Yugma Foundation bersama Yayasan Rancage Manunggal Rasa melakukan silaturahmi budaya dengan pendiri Yayasan Bambu Indonesia, Ki Jatnika Nanggamiharja, dalam rangka memperkuat gerakan pelestarian budaya dan strategi mengenalkan nilai-nilai budaya kepada generasi muda, khususnya generasi Z dan Alpha.
Pertemuan tersebut dihadiri oleh Ketua Yugma Foundation, Suherlan, Ketua Bidang Budaya Yugma Foundation, Rizky Prima Yustianto, Wakil Sekretaris Yugma Foundation, Syaeful, serta perwakilan Yayasan Rancage Manunggal Rasa, yakni Denny J. Wikartadirdja dan Yan Yan.

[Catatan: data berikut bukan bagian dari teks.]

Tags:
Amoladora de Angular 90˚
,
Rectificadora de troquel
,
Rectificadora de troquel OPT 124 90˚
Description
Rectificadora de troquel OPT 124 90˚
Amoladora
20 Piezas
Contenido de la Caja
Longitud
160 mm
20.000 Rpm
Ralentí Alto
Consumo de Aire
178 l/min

Dalam dialog budaya tersebut, Suherlan menekankan pentingnya pembekalan budaya Nusantara bagi Calon Pekerja Migran Indonesia (CPMI). Menurutnya, pekerja migran bukan hanya tenaga kerja, tetapi juga entrepreneurs sekaligus duta budaya yang membawa identitas bangsa di negara penempatan.

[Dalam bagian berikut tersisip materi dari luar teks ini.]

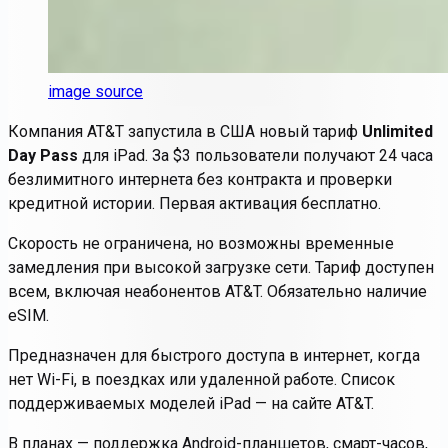
image source
Компания AT&T запустила в США новый тариф
Unlimited
Day Pass
для iPad. За $3 пользователи получают 24 часа
безлимитного интернета без контракта и проверки
кредитной истории. Первая активация бесплатно.
Скорость не ограничена, но возможны временные
замедления при высокой загрузке сети. Тариф доступен
всем, включая неабонентов AT&T. Обязательно наличие
eSIM.
Предназначен для быстрого доступа в интернет, когда
нет Wi-Fi, в поездках или удаленной работе. Список
поддерживаемых моделей iPad — на сайте AT&T.
В планах — поддержка Android-планшетов, смарт-часов,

“Yugma Foundation memandang bahwa setiap Calon Pekerja Migran Indonesia perlu dibekali pemahaman budaya Nusantara. Mereka bukan sekadar pekerja, tetapi juga representasi bangsa. Dengan bekal budaya yang kuat, mereka dapat menjadi duta, entrepreneur, sekaligus agen yang memperkenalkan nilai-nilai luhur Indonesia di berbagai negara,” ujar Suherlan.

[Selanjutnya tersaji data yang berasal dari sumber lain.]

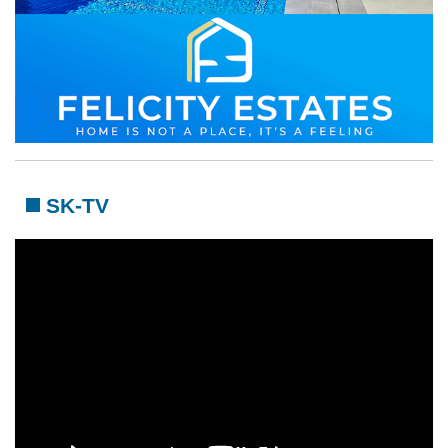
SK-TV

Budayawan dan pendiri Yayasan Bambu Indonesia, Ki Jatnika Nanggamiharja, memberikan apresiasi atas inisiatif kolaboratif dalam penguatan budaya.
“Budaya itu hidup jika diwariskan. Generasi muda harus diberi ruang untuk mengalami, merasakan, dan mempraktikkan budaya, bukan hanya mempelajarinya. Inisiatif seperti ini penting agar nilai-nilai budaya tidak tercerabut dari akarnya,” tutur Ki Jatnika.
Beliau juga menekankan pentingnya pendekatan kreatif, visual, dan teknologi untuk menyentuh generasi Z dan Alpha yang hidup di era digital.
Perwakilan Yayasan Rancage Manunggal Rasa, Denny J. Wikartadirdja, menekankan perlunya ekosistem kolaboratif antar-lembaga untuk memastikan pelestarian budaya berjalan berkesinambungan.
“Kita perlu membangun jejaring dan program yang konkret. Pelestarian budaya tidak bisa dilakukan sendiri. Butuh sinergi antara lembaga, komunitas, dan masyarakat. Dengan kolaborasi, budaya bisa menjadi kekuatan bangsa,” ujar Denny.
Dari sisi pengembangan program budaya di kalangan generasi muda, Rizky Prima Yustianto menyoroti strategi pendekatan yang relevan bagi generasi kekinian.
“Generasi Z dan Alpha membutuhkan pendekatan baru. Konten visual, digital storytelling, workshop kreatif, dan aktivitas berbasis pengalaman harus dikembangkan. Tugas kita adalah membuat budaya terasa ‘dekat’ dan relevan di kehidupan mereka,” jelas Rizky.
Arah Kolaborasi ke Depan
Pertemuan ini menjadi langkah awal untuk memperkuat kolaborasi dalam pengembangan program budaya, pendidikan karakter berbasis budaya, serta pembekalan budaya bagi Calon Pekerja Migran Indonesia. Seluruh pihak sepakat untuk menindaklanjuti pertemuan ini dengan program yang lebih terstruktur dan melibatkan generasi muda secara langsung.